First, if the stones have no particular significance, why go to them to enjoy them? Why not sit in one's back yard enjoying the bird songs? That we seek them out proves we still feel, in some way, they or their placements have SOME significance. And they do. The Neolithic structures are a--relatively--easily accessible part of the beginnings of our own culture, of modernity. Viewing the smaller bits collected in museums gives much the same feeling: this is where we began.

Certainly the threads connecting our particular modern ways of life to those ancient ones are thin. If one wants to get stuffy about it, there's no demonstrable direct continuity from any particular set of stones to any particular TV program. It's certainly possible the society putting up, say, the Grampian four posters died out, or were overrun or taken over by others different from them.

But in general, taken by and large, the stones and barrows and henges are the very visible and atmospheric remains of a vast shift in behavior: from wandering gatherers-hunters-fishers to settled farmers. That's important; it implies--although I may be over estimating the difference--a whole different way of thinking, of dealing with the world, and, I think, the basis of a whole set of assumptions by which we still live. Trying, even if in fits and starts, with one step back for every two forward, to figure out that change ends up telling us a lot about ourselves, how we think; about our assumptions and their effect on the world and each other.

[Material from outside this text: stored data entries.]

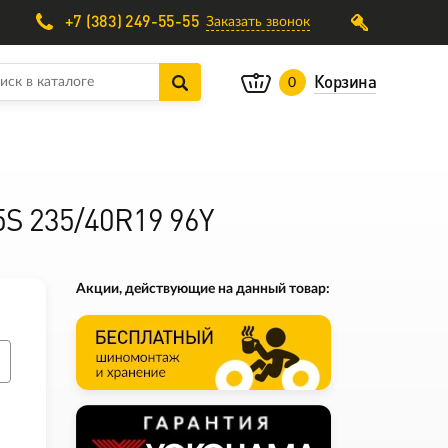
+7 (383) 249-55-55
Заказать звонок
Корзина
0
5S 235/40R19 96Y
Акции, действующие на данный товар:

All learning is frustrating to some degree. It's hard work and I know I'm not good at it--poor study habits and all that. It's even more difficult trying to study and learn on one's own. It was so much easier being in school, where all one's time is devoted to it, where there is a whole community of interested persons and the library is right next door. So here we are, recreating and creating anew a learning community, with few of the physical benefits of university or college and the huge frustrations of having to communicatie solely by typing.

Keeping all that firmly in mind is a great help overcoming the frustrations, for me.